***** Material for this exercise *****

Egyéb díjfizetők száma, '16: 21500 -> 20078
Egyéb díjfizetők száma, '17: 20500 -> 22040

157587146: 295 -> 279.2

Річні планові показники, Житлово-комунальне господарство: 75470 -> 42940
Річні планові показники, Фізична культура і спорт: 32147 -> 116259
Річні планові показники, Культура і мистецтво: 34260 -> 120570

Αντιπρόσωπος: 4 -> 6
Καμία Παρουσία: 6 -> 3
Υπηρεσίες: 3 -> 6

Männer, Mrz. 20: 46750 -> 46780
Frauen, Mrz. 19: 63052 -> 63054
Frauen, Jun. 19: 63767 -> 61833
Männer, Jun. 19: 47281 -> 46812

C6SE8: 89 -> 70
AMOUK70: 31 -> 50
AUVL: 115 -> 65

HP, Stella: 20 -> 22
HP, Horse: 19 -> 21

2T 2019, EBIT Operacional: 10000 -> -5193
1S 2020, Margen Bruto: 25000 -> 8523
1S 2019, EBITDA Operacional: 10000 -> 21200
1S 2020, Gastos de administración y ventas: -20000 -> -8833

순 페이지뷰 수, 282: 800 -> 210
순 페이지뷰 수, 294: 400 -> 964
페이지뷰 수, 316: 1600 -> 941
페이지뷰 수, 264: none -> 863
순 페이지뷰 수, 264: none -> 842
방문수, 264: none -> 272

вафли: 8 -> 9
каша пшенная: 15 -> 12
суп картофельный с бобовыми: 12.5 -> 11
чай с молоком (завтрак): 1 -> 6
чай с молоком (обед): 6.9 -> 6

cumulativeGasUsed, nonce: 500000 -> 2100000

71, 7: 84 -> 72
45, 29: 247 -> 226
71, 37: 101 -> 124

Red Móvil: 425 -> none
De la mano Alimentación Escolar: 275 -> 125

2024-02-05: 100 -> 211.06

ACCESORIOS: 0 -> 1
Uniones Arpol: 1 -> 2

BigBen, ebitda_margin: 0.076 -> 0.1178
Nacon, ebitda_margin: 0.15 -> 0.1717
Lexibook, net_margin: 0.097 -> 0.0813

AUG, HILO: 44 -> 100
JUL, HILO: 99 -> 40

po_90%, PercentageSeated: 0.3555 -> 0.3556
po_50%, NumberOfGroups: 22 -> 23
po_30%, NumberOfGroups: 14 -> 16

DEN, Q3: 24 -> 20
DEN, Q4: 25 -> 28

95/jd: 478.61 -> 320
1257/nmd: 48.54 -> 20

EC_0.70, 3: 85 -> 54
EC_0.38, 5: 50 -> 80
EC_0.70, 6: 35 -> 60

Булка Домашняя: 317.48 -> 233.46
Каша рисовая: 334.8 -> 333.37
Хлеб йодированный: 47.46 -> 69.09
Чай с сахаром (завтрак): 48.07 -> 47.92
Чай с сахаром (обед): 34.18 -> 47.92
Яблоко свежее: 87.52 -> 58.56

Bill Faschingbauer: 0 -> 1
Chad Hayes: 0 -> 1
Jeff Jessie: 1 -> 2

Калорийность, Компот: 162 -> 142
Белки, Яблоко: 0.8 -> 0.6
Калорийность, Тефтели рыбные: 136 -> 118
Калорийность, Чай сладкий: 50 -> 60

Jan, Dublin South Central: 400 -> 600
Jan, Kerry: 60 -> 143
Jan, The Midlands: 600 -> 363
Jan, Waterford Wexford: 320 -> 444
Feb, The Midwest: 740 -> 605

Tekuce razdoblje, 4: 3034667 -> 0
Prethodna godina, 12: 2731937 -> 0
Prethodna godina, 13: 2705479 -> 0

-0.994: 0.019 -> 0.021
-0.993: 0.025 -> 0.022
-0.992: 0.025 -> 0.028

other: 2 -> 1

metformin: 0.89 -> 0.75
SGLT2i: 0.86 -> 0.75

*****

**About this exercise**
Search each line of the data above for "Egyéb", and copy the lines where it occurs.

**Exercise response**
Egyéb díjfizetők száma, '16: 21500 -> 20078
Egyéb díjfizetők száma, '17: 20500 -> 22040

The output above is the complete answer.